Thursday, March 8, 2012

Update: The USSC, The Money, The Rest of Us

Update Notes: Since this was posted, many people have come to realize that the Citizens United ruling (2010), discussed below, has been the worst ruling the USSC has ever made regarding money in politics. For example, the Democrats have this movement afoot - but the GOPers do not - um... wonder why?

History will prove, I strongly believe that if the ruling is not reversed or if it is to amended drastically, then we are witnessing the last days of our what say we love: our country and our way of life, which would change and be gone forever. The question is: What are you prepared to do to help in that regard?

Original Post (February 15, 2011): Justice Thomas and perhaps Justice Scalia are being challenged on their participation in the Citizens United v. the FEC ruling as stated below. Some say they should have recused themselves due to their link with the billionaire Koch (coke) brothers, who have ultra-strong ultra-conservative views the money behind it to prove it - which is the heart of the 5-4 ruling.

Here is recent coverage of this developing story. Run the videos, please (short clip here) and (here).

The basic story comes from the NY Times (here). This is a big story, or at least it should be. That story is based on an inquiry by Common Cause (seen here). Most Americans feel like the guy the left against those on the right, propped up by those in the middle. So what are the odds against us? I'd have to say 5 to 4. Headline of this story: The first anniversary of Citizens United v. the FEC (5-4) decision: Already Hundreds of Millions in Corporate Money Pouring into Elections.

Update Note: That was then now we have seen the effect by "the Candidate's personal billionaires like Sheldon Adelson, Foster Friess, Harold Simmons, and a few others).

Highlights: "After the January 2010 decision, many in the media reported that corporations may be skittish about fully exploiting Citizens United political windfall, but that proved premature. Millions of dollars began flooding into existing electioneering like Americans for Prosperity, backed by benefactors like the Koch brothers and North Carolina retail magnate Art Pope. New groups like Karl Rove's American Crossroads and American Crossroads GPS were quickly erected to funnel tens of millions of dollars into key congressional races. Effective or not? Let's take a look.

Four key points from this Public Citizens report [click here].

1. Outside groups are making record expenditures (more than four times as much spent in the 2010 midterm election cycle as in the last midterm election cycle in 2006).

2. Congressional staffs and lawmakers are intimidated by corporate lobbyists like never before.

3. Laws designed to protect the political system from the corrupting influence of money have been rendered dead in 24 states.

4. Power has shifted in dozens of congressional seats in races won with the help of undisclosed outside money.

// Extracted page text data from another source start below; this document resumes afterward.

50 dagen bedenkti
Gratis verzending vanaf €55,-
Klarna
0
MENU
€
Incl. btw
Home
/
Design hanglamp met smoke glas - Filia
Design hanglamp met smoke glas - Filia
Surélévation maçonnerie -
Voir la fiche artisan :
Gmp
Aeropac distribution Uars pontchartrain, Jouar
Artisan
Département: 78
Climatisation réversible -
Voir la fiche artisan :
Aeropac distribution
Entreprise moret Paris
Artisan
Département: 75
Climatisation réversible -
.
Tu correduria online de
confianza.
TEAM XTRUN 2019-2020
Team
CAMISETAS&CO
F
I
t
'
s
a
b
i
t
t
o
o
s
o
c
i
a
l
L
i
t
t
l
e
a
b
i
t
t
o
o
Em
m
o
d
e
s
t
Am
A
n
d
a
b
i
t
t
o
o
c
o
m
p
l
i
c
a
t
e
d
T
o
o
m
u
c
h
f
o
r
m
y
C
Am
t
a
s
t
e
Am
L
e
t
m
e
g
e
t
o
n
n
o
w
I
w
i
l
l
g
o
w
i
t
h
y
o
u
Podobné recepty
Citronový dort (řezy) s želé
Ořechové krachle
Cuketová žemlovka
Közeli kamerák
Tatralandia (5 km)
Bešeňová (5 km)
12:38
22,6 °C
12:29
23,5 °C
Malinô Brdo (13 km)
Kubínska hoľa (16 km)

Still there are many those who falsely say, "It's just good access to our government."

Okay, I'm all for access to government, but easy access for whom? Look at it this way: Suppose you contribute the maximum allowed for individuals ($2,400). Then you see where a giant Corporation or some billionaire "donates" $100,000, or more. Then you try to place a call to your Representative or Senator at the same time the giant Corporation or billionaire calls on line two. Who do you think will get their phone call accepted?

Finally, this little tidbit: As Public Citizen notes, the cloak of secrecy surrounding corporate campaign spending goes against the Supreme Court thinking behind Citizens United, which was that massive corporate spending was acceptable as long as the public knew about it, or as Justice Anthony Kennedy in his opinion for the majority writes in part (and was based in part on the assumption that any dangers posed by the new flood of corporate spending in elections would be mitigated by disclosure) this: "This transparency enables the electorate to make informed decisions and give proper weight to different speakers and messages."

I have three words about that transparency falsehood: "What a Crock." So, does it matter? Should it matter? Will it matter? 5-4 says nope. But, the USSC is flat out wrong and time will prove me correct, and hopefully you, too.